C code with static and pointer

Question

My code is:

 main()
{
  static int arr[]={97,98,99,100,101,102,103,104};
  int *ptr=arr+1;
  print(++ptr,ptr--,ptr,ptr++,++ptr);
}
print(int*a,int*b,int*c,int*d,int*e)
{
    printf("%d %d %d %d %d",*a,*b,*c,*d,*e);

}

The output is: 100 100 100 99 100

I'm unable to understand this question.

Please somebody explain me this code and it's output.

Thanks.

Answer 1

First, this line contains undefined behavior

print(++ptr,ptr--,ptr,ptr++,++ptr);

because it uses a variable that is part of an expression with side effect multiple times without reaching a sequence point.

In the code static keyword is used so i thought that each time it would take a different input.

Presence or absence of static keyword makes no difference in this example, because the code never prints the value of the pointer, only the content of memory pointed to by that pointer.
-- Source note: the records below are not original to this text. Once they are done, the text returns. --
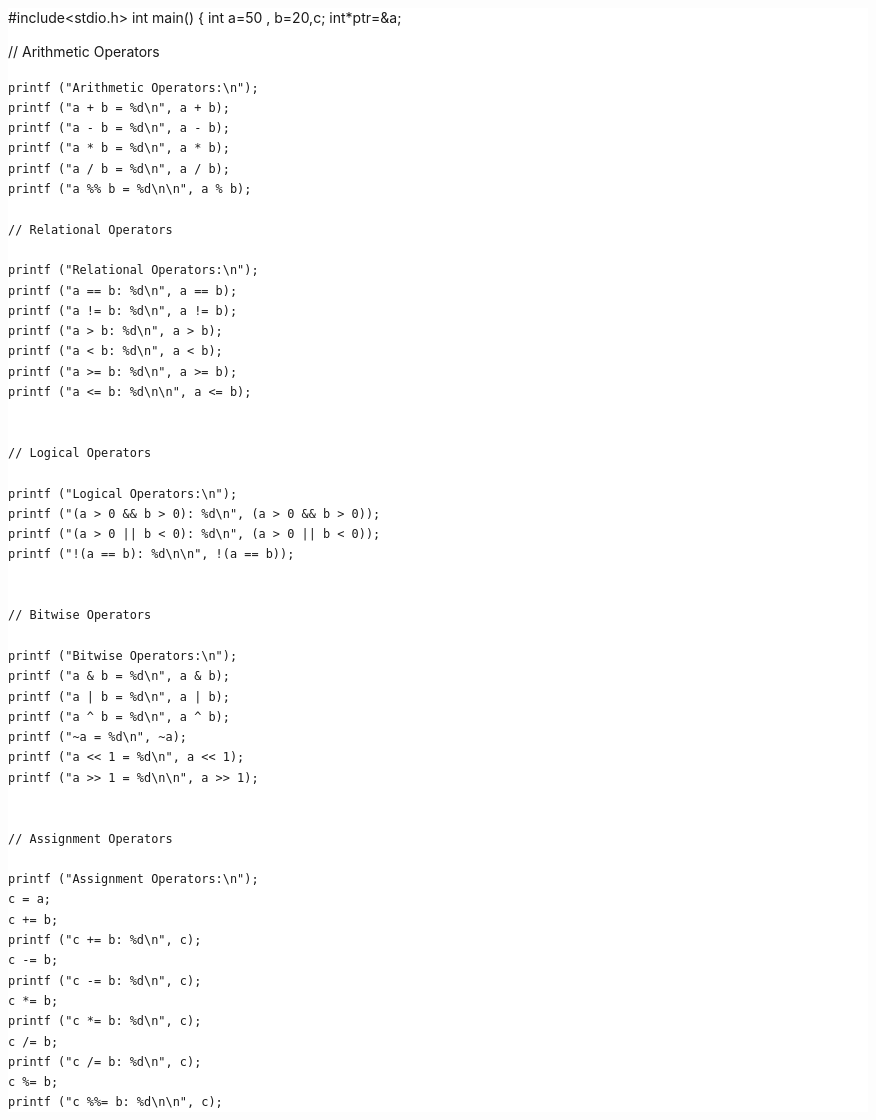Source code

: #include<stdio.h>
int main()
{
  int a=50 , b=20,c;
int*ptr=&a;

  // Arithmetic Operators

    printf ("Arithmetic Operators:\n");
    printf ("a + b = %d\n", a + b);
    printf ("a - b = %d\n", a - b);
    printf ("a * b = %d\n", a * b);
    printf ("a / b = %d\n", a / b);
    printf ("a %% b = %d\n\n", a % b);

    // Relational Operators

    printf ("Relational Operators:\n");
    printf ("a == b: %d\n", a == b);
    printf ("a != b: %d\n", a != b);
    printf ("a > b: %d\n", a > b);
    printf ("a < b: %d\n", a < b);
    printf ("a >= b: %d\n", a >= b);
    printf ("a <= b: %d\n\n", a <= b);


    // Logical Operators

    printf ("Logical Operators:\n");
    printf ("(a > 0 && b > 0): %d\n", (a > 0 && b > 0));
    printf ("(a > 0 || b < 0): %d\n", (a > 0 || b < 0));
    printf ("!(a == b): %d\n\n", !(a == b));


    // Bitwise Operators

    printf ("Bitwise Operators:\n");
    printf ("a & b = %d\n", a & b);
    printf ("a | b = %d\n", a | b);
    printf ("a ^ b = %d\n", a ^ b);
    printf ("~a = %d\n", ~a);
    printf ("a << 1 = %d\n", a << 1);
    printf ("a >> 1 = %d\n\n", a >> 1);


    // Assignment Operators

    printf ("Assignment Operators:\n");
    c = a;
    c += b;
    printf ("c += b: %d\n", c);
    c -= b;
    printf ("c -= b: %d\n", c);
    c *= b;
    printf ("c *= b: %d\n", c);
    c /= b;
    printf ("c /= b: %d\n", c);
    c %= b;
    printf ("c %%= b: %d\n\n", c);
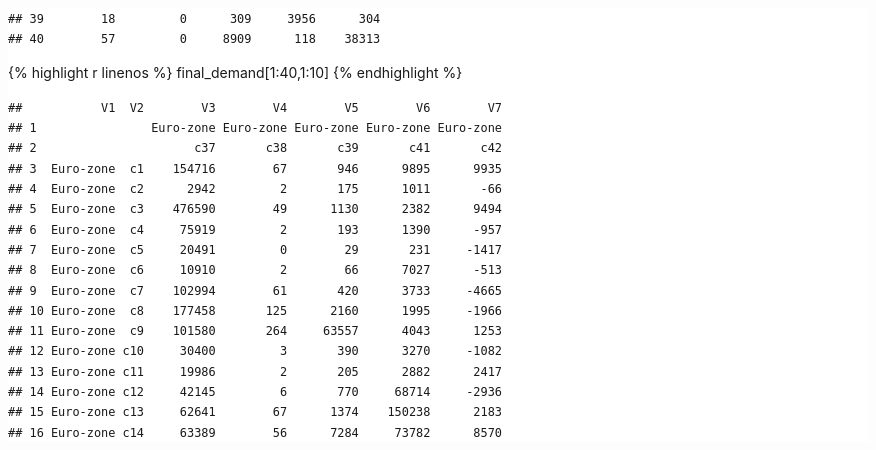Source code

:     ## 39        18         0      309     3956      304
    ## 40        57         0     8909      118    38313

{% highlight r linenos %}
final_demand[1:40,1:10]
{% endhighlight %}

    ##           V1  V2        V3        V4        V5        V6        V7
    ## 1                Euro-zone Euro-zone Euro-zone Euro-zone Euro-zone
    ## 2                      c37       c38       c39       c41       c42
    ## 3  Euro-zone  c1    154716        67       946      9895      9935
    ## 4  Euro-zone  c2      2942         2       175      1011       -66
    ## 5  Euro-zone  c3    476590        49      1130      2382      9494
    ## 6  Euro-zone  c4     75919         2       193      1390      -957
    ## 7  Euro-zone  c5     20491         0        29       231     -1417
    ## 8  Euro-zone  c6     10910         2        66      7027      -513
    ## 9  Euro-zone  c7    102994        61       420      3733     -4665
    ## 10 Euro-zone  c8    177458       125      2160      1995     -1966
    ## 11 Euro-zone  c9    101580       264     63557      4043      1253
    ## 12 Euro-zone c10     30400         3       390      3270     -1082
    ## 13 Euro-zone c11     19986         2       205      2882      2417
    ## 14 Euro-zone c12     42145         6       770     68714     -2936
    ## 15 Euro-zone c13     62641        67      1374    150238      2183
    ## 16 Euro-zone c14     63389        56      7284     73782      8570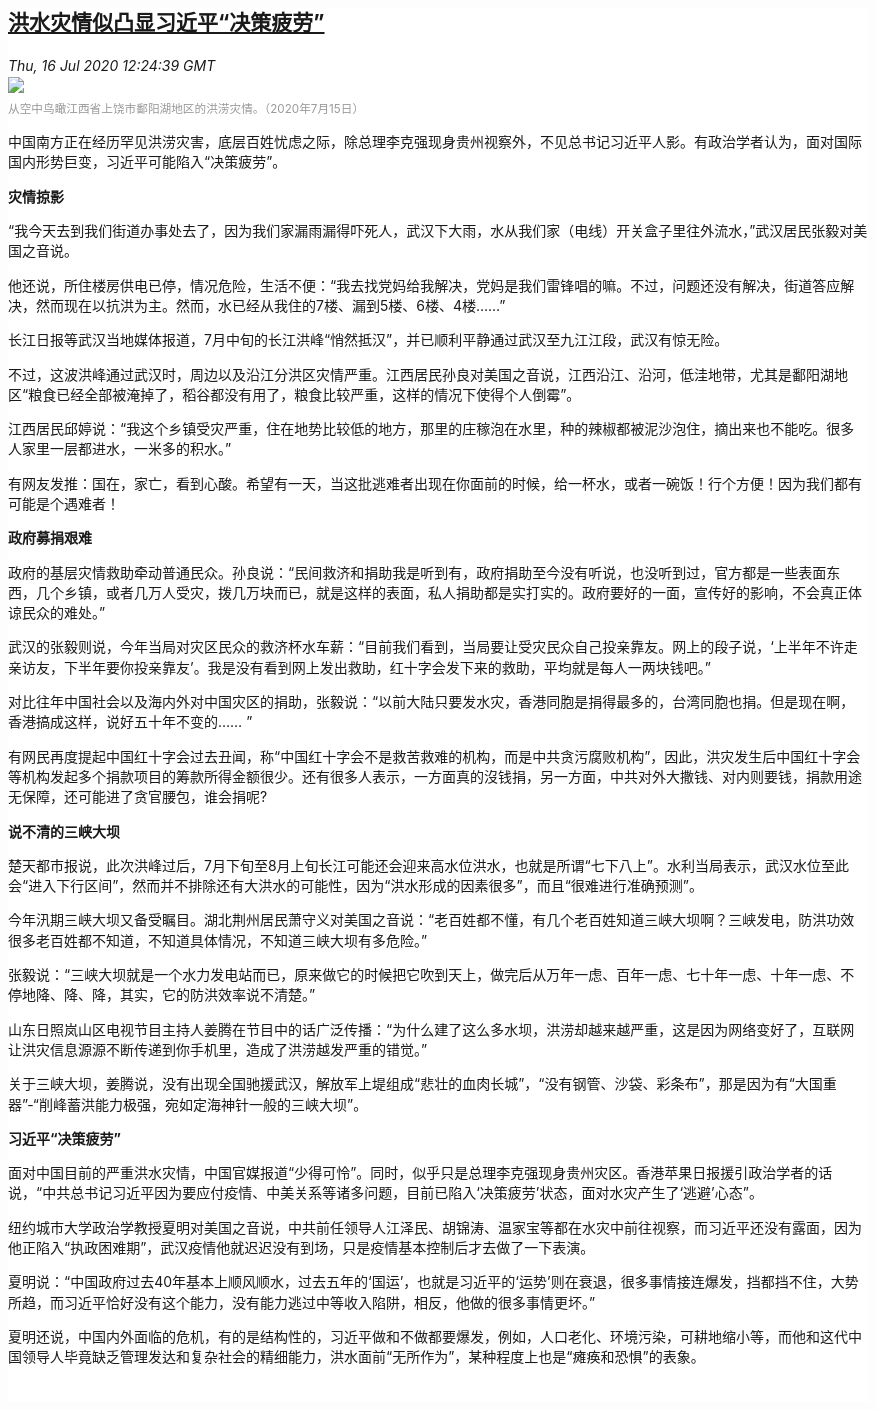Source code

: 
[洪水灾情似凸显习近平“决策疲劳”](https://www.voachinese.com/a/china-flood-xi-07162020/5505228.html)
------

<div><i>Thu, 16 Jul 2020 12:24:39 GMT</i></div><img src="https://images.weserv.nl?url=gdb.voanews.com/1CE83CB6-5F20-46CF-BB6B-7A1911BA1212_r1_s_w900.jpg" width="100%"><div><small style="color: #999;">从空中鸟瞰江西省上饶市鄱阳湖地区的洪涝灾情。（2020年7月15日）</small></div><p>中国南方正在经历罕见洪涝灾害，底层百姓忧虑之际，除总理李克强现身贵州视察外，不见总书记习近平人影。有政治学者认为，面对国际国内形势巨变，习近平可能陷入“决策疲劳”。</p><p><strong>灾情掠影</strong></p><p>“我今天去到我们街道办事处去了，因为我们家漏雨漏得吓死人，武汉下大雨，水从我们家（电线）开关盒子里往外流水，”武汉居民张毅对美国之音说。</p><p>他还说，所住楼房供电已停，情况危险，生活不便：“我去找党妈给我解决，党妈是我们雷锋唱的嘛。不过，问题还没有解决，街道答应解决，然而现在以抗洪为主。然而，水已经从我住的7楼、漏到5楼、6楼、4楼……”</p><p>长江日报等武汉当地媒体报道，7月中旬的长江洪峰“悄然抵汉”，并已顺利平静通过武汉至九江江段，武汉有惊无险。</p><p>不过，这波洪峰通过武汉时，周边以及沿江分洪区灾情严重。江西居民孙良对美国之音说，江西沿江、沿河，低洼地带，尤其是鄱阳湖地区“粮食已经全部被淹掉了，稻谷都没有用了，粮食比较严重，这样的情况下使得个人倒霉”。</p><p>江西居民邱婷说：“我这个乡镇受灾严重，住在地势比较低的地方，那里的庄稼泡在水里，种的辣椒都被泥沙泡住，摘出来也不能吃。很多人家里一层都进水，一米多的积水。”</p><p>有网友发推：国在，家亡，看到心酸。希望有一天，当这批逃难者出现在你面前的时候，给一杯水，或者一碗饭！行个方便！因为我们都有可能是个遇难者！</p><p><strong>政府募捐艰难</strong></p><p>政府的基层灾情救助牵动普通民众。孙良说：“民间救济和捐助我是听到有，政府捐助至今没有听说，也没听到过，官方都是一些表面东西，几个乡镇，或者几万人受灾，拨几万块而已，就是这样的表面，私人捐助都是实打实的。政府要好的一面，宣传好的影响，不会真正体谅民众的难处。”</p><p>武汉的张毅则说，今年当局对灾区民众的救济杯水车薪：“目前我们看到，当局要让受灾民众自己投亲靠友。网上的段子说，‘上半年不许走亲访友，下半年要你投亲靠友’。我是没有看到网上发出救助，红十字会发下来的救助，平均就是每人一两块钱吧。”</p><p>对比往年中国社会以及海内外对中国灾区的捐助，张毅说：“以前大陆只要发水灾，香港同胞是捐得最多的，台湾同胞也捐。但是现在啊，香港搞成这样，说好五十年不变的…… ”</p><p>有网民再度提起中国红十字会过去丑闻，称“中国红十字会不是救苦救难的机构，而是中共贪污腐败机构”，因此，洪灾发生后中国红十字会等机构发起多个捐款项目的筹款所得金额很少。还有很多人表示，一方面真的沒钱捐，另一方面，中共对外大撒钱、对内则要钱，捐款用途无保障，还可能进了贪官腰包，谁会捐呢?</p><p><strong>说不清的三峡大坝</strong></p><p>楚天都市报说，此次洪峰过后，7月下旬至8月上旬长江可能还会迎来高水位洪水，也就是所谓“七下八上”。水利当局表示，武汉水位至此会“进入下行区间”，然而并不排除还有大洪水的可能性，因为“洪水形成的因素很多”，而且“很难进行准确预测”。</p><p>今年汛期三峡大坝又备受瞩目。湖北荆州居民萧守义对美国之音说：“老百姓都不懂，有几个老百姓知道三峡大坝啊？三峡发电，防洪功效很多老百姓都不知道，不知道具体情况，不知道三峡大坝有多危险。”</p><p>张毅说：“三峡大坝就是一个水力发电站而已，原来做它的时候把它吹到天上，做完后从万年一虑、百年一虑、七十年一虑、十年一虑、不停地降、降、降，其实，它的防洪效率说不清楚。”</p><p>山东日照岚山区电视节目主持人姜腾在节目中的话广泛传播：“为什么建了这么多水坝，洪涝却越来越严重，这是因为网络变好了，互联网让洪灾信息源源不断传递到你手机里，造成了洪涝越发严重的错觉。”</p><p>关于三峡大坝，姜腾说，没有出现全国驰援武汉，解放军上堤组成“悲壮的血肉长城”，“没有钢管、沙袋、彩条布”，那是因为有“大国重器”-“削峰蓄洪能力极强，宛如定海神针一般的三峡大坝”。</p><p><strong>习近平“决策疲劳”</strong></p><p>面对中国目前的严重洪水灾情，中国官媒报道“少得可怜”。同时，似乎只是总理李克强现身贵州灾区。香港苹果日报援引政治学者的话说，“中共总书记习近平因为要应付疫情、中美关系等诸多问题，目前已陷入‘决策疲劳’状态，面对水灾产生了‘逃避’心态”。</p><p>纽约城市大学政治学教授夏明对美国之音说，中共前任领导人江泽民、胡锦涛、温家宝等都在水灾中前往视察，而习近平还没有露面，因为他正陷入“执政困难期”，武汉疫情他就迟迟没有到场，只是疫情基本控制后才去做了一下表演。</p><p>夏明说：“中国政府过去40年基本上顺风顺水，过去五年的‘国运’，也就是习近平的‘运势’则在衰退，很多事情接连爆发，挡都挡不住，大势所趋，而习近平恰好没有这个能力，没有能力逃过中等收入陷阱，相反，他做的很多事情更坏。”</p><p>夏明还说，中国内外面临的危机，有的是结构性的，习近平做和不做都要爆发，例如，人口老化、环境污染，可耕地缩小等，而他和这代中国领导人毕竟缺乏管理发达和复杂社会的精细能力，洪水面前“无所作为”，某种程度上也是“瘫痪和恐惧”的表象。</p><a href="/a/5502398.html"></a><p> </p>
You can remove undefined behavior by moving each expression with side effects to a separate line, like this:

static int arr[]={97,98,99,100,101,102,103,104}; // static can be removed
int *ptr=arr+1;         // Start at index 1
printf("%d\n", *++ptr); // Move to index 2, prints 99 
printf("%d\n", *ptr--); // Print 99, move to index 1
printf("%d\n", *ptr);   // Print 98, stay at position 1
printf("%d\n", *ptr++); // Print 98, move to position 2
printf("%d\n", *++ptr); // Move to position 3, print 100

(demo)

Now the output is different (and correct):

99
99
98
98
100

This is the output that you should expect to have based on the semantic of the pre-increment/decrement and post-increment/decrement operators.

Answer 2

That static keyword has no effect here as main will only be called once.

++ptr means increment the pointer and then pass it (the incremented pointer) to the function.
ptr++ means increment the pointer after it's passed to the function.

Answer 3

I compiled the code and ran it and got a different result:

99 99 98 98 100

'static' doesn't really do anything in your code. You can use it to keep the value of a variable in a function between calls. If this is what you want to know about then maybe you need to change the question slightly.

As for why it gives these numbers: Your code int *ptr=arr+1 means 'create a pointer to an int and initialise it to point at one more than where 'arr' starts. one more in this case is one int more, so this is usually 4 bytes further along in the memory. So ptr is pointing at arr[1], which is 98. Then you increment it in the call to print() ++ptr, so you're moving along one more, to 99, before you print it.